第3話 理由
「「は?」」
俺とホムラの声が重なった。
え?俺が1位?確かに手応えはあったがまさか1位だとは…
「納得いきません!私も満点の自身があります」
「ええ、ホムラさんも満点よ」
「ならばなぜですか」
「最後の、勇者免許の意義とは?という問に対してあなたは《箔がつく》と答えました。一方、彼は《相手を怯ませる為の脅し》と答えました」
そ〜いえば、そんな感じの事書いたな。
「箔がつくでは駄目なのですか」
「駄目という訳じゃないのよ。ただ個人的にクルノくんの答えの方が面白いと思ったのでね」
「な!?」
驚愕といった表情で立ち尽くすホムラ。俺もびっくりだ、まさか学校長の趣向で順位が決まったなんて…

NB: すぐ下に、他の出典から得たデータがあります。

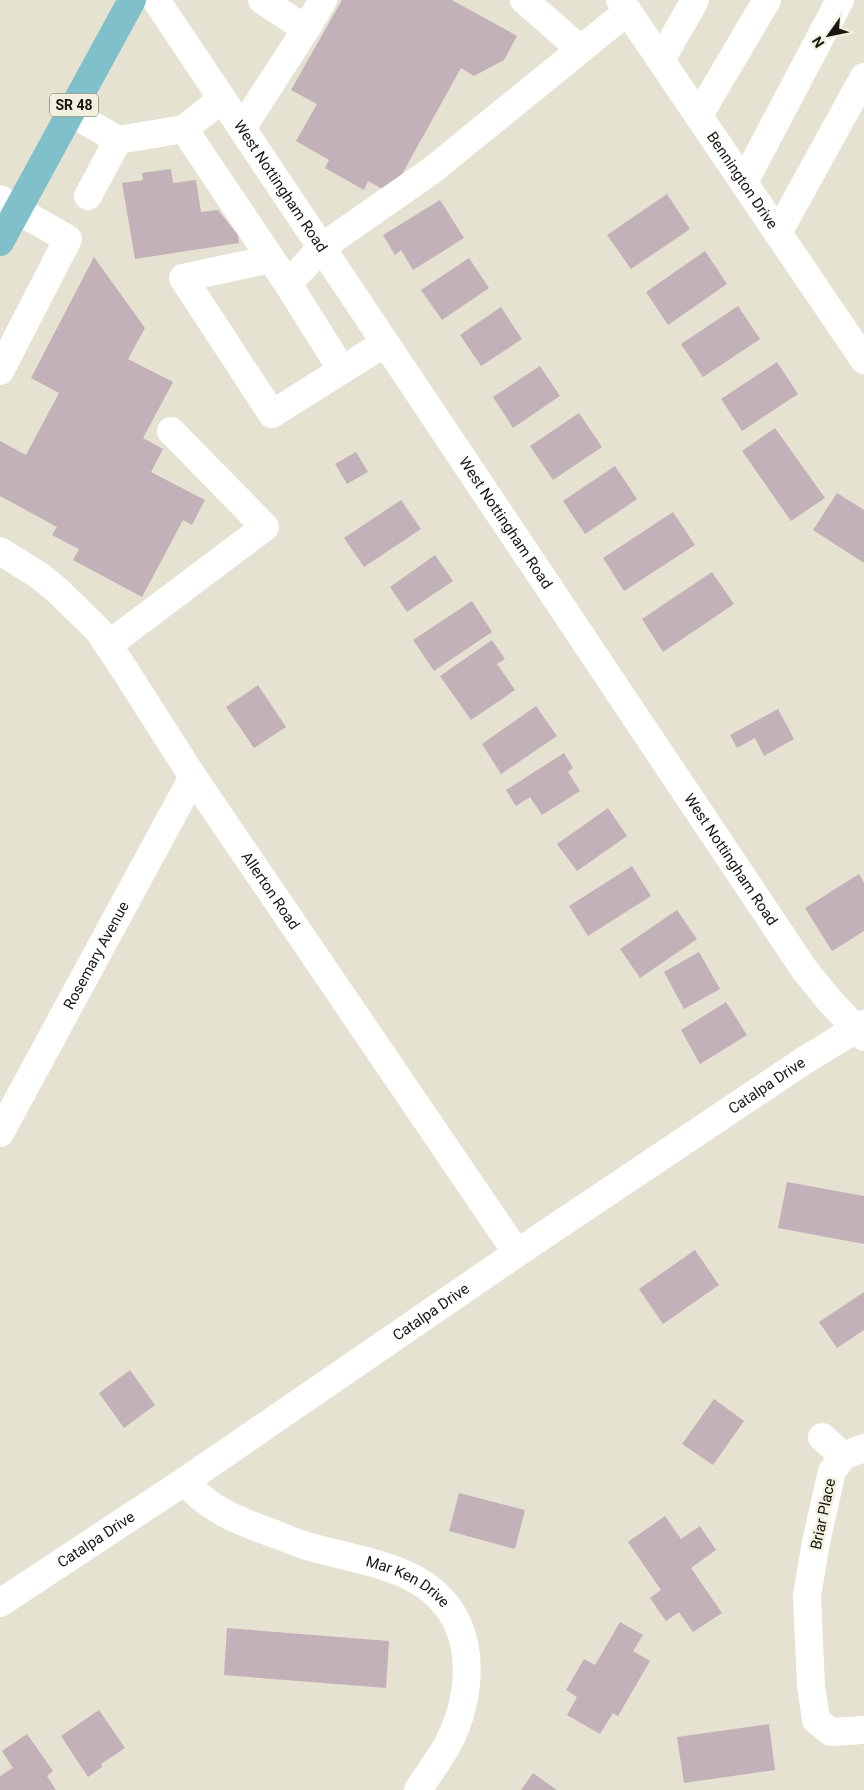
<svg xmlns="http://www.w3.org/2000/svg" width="864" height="1790" font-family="Roboto,sans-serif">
	<rect width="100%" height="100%" fill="#e5e2d1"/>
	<path fill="#c3b1b9" d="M342,0h110l65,36 -13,24 -30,16 -13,-8 -70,126 -23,-13 -4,9 -39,-22 4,-8 -33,-19 21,-37 -26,-14z
		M171,169l2,14 23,-3 5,32 17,-2 20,25 1,8 -104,16 -13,-76 21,-3 -1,-7z
		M667,194l23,35 -59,40 -24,-34z
		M440,200l24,38 -51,32 -12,-20 -6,5 -12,-20z
		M705,251l22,33 -59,41 -22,-33z
		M94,257l51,71 -17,31 45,23 -30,56 20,11 -12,23 54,28 -13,25 -9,-5 -41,77 -69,-37 6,-11 -27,-14 5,-8 -57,-31v-55l26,14 33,-62 -28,-15z
		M469,258l20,30 -47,32 -21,-30z
		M738,306l22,33 -57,38 -22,-33z
		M501,307l21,32 -41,27 -21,-31z
		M777,362l21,32 -56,37 -21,-32z
		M540,366l20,30 -47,32 -20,-31z
		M579,413l23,34 -49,33 -23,-34z
		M775,428l50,70 -34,23 -49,-70z
		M356,452l12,20 -21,12 -12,-20z
		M615,466l22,33 -52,35 -22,-33z
		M837,493l27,17v53l-51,-33z
		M401,500l20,29 -57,38 -20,-29z
		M673,512l22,33 -71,46 -21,-33z
		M435,555l18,26 -46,31 -17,-25z
		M712,572l22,32 -71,48 -21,-33z
		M472,601l20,31 -58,39 -21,-31z
		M492,640l13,19 -8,5 18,26 -44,30 -31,-44z
		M258,685l28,42 -32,21 -28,-41z
		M536,706l21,30 -56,38 -19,-30z
		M778,709l16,30 -30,17 -9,-18 -18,10 -7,-13z
		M564,753l9,15 -5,4 12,19 -38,24 -12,-18 -14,9 -10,-16z
		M608,808l19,28 -50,35 -20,-27z
		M632,866l19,30 -63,40 -19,-30z
		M859,874l5,9v48l-32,20 -27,-43z
		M677,910l20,29 -57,39 -20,-29z
		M699,952l21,37 -36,20 -20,-37z
		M726,1002l21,33 -47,29 -19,-34z
		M787,1182l77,14v48l-86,-16z
		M695,1250l24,35 -56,39 -24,-35z
		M864,1292v38l-27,18 -18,-26z
		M130,1370l25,35 -31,23 -25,-35z
		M714,1399l30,22 -31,44 -31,-21z
		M459,1493l66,17 -10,39 -66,-18z
		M665,1516l16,23 19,-13 16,24 -25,18 31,45 -29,19 -14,-20 -13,9 -16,-23 11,-8 -33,-48z
		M620,1622l23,13 -10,16 17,10 -32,55 -5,-3 -13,21 -33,-19 10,-18 -11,-7 18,-31 11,6z
		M227,1628l162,13 -3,47 -162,-13z
		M99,1710l26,38 -24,16 1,3 -14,10 -27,-41z
		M769,1724l6,46 -91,13 -7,-46z
		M27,1734l26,37 -6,5 9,14h-56v-14l13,-8 -11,-17z
		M533,1773l24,17h-36z"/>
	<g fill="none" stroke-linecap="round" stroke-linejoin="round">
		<g stroke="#fff" stroke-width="28">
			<path id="s1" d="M156,0l648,969 25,31 35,37"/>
			<path d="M524,0l56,49"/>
			<path id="s2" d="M620,0l244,360"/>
			<path d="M306,29l17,-29"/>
			<path d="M661,60l34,-60"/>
			<path d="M70,112l48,28 66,-11 38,-30"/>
			<path d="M699,115l68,-115"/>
			<path d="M242,128l64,-99 -44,-29"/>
			<path d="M184,129l104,155 34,-37 109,-76 197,-160"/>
			<path d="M744,182l96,-182"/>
			<path d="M88,196l30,-56"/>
			<path d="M0,199l17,11 51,29 -68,132"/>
			<path d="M778,233l86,-156"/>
			<path d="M271,259l-88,19 89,136 113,-71"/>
			<path d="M288,284l54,86"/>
			<path id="s3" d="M0,551l40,25 18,15 40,39 28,42 67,105 324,476"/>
			<path d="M108,645l157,-118 -94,-96"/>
			<path id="s4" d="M0,1133l193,-356"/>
			<path d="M822,1437l21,19"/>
			<path d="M864,1448l-21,8 -11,15 -16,71 -9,54 4,90 5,34 15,12 33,-2"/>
			<path id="s5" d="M185,1481c23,29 56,41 90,53 13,5 26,11 39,14 59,16 133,22 150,95 7,33 0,70 -15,99 -9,17 -21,32 -31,48"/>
			<path id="s6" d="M0,1603l185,-122 332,-228 288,-193 59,-36"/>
		</g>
		<path stroke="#80c0ca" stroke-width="28" d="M0,242l132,-242"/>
	</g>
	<g text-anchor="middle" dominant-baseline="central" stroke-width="5" stroke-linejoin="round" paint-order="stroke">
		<rect fill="#f2f0de" stroke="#59574e" stroke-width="1" x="50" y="93.5" width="48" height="23" rx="4"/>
		<g font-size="14" font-weight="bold" fill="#171610">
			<text x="74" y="105">SR 48</text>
		</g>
		<g font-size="15" fill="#171610" stroke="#f2f0de">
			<text stroke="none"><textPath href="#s2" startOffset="218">Bennington Drive</textPath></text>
			<text stroke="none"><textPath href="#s1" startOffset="224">West Nottingham Road</textPath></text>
			<text stroke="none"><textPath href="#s1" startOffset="629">West Nottingham Road</textPath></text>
			<text stroke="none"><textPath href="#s1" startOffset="1034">West Nottingham Road</textPath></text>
			<text stroke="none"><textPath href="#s3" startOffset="439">Allerton Road</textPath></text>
			<text stroke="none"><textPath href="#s4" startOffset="202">Rosemary Avenue</textPath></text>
			<text stroke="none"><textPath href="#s6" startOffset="925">Catalpa Drive</textPath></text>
			<text stroke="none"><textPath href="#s6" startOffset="520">Catalpa Drive</textPath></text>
			<text transform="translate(823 1514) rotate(-78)">Briar Place</text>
			<text stroke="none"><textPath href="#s6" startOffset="115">Catalpa Drive</textPath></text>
			<text stroke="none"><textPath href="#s5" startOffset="248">Mar Ken Drive</textPath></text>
		</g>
	</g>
	<g transform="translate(829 35) rotate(237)" stroke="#f2f0de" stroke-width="4" paint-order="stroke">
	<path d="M0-4L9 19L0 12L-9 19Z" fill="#171610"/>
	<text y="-8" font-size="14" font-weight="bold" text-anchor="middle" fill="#171610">N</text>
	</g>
</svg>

ホムラはしばらく固まっていたが不意にこちらを睨み「この屈辱は忘れないわ。クルノ」と捨て台詞を残し勢い良くドアを締めて学校長室から出ていった。
どうせ不合格なのだか俺が2位ならホムラは3科目全て1位という偉業を成し遂げていたのに。
「学校長って性格悪いですね」
「ふふ、人生には挫折が必要なのよ」
「その言葉は立派だと思いますが、そのせいで挫折どころか命が無くなってしまいそうな生徒がここにいるんですけど…」
「さぁ、誰かしらね?」
この女、なかなか性格が悪いな
「あなたはこれからどうするの?」
「魔族でも狩って魔王討伐に行きますよ」
「あなたの実力じゃ即死だと思うけど、まぁ、頑張りなさい」
なんだこの学校長。ホムラが居なくなった辺りからプライベートな物言いなんだが……まぁ、いいか。
「一様、応援として受け取っておきます。では、失礼します」
「幸運を祈るわ」
武運を祈れよ。
とりあえず……仲間になってくれそうな人に声をかけてみるか。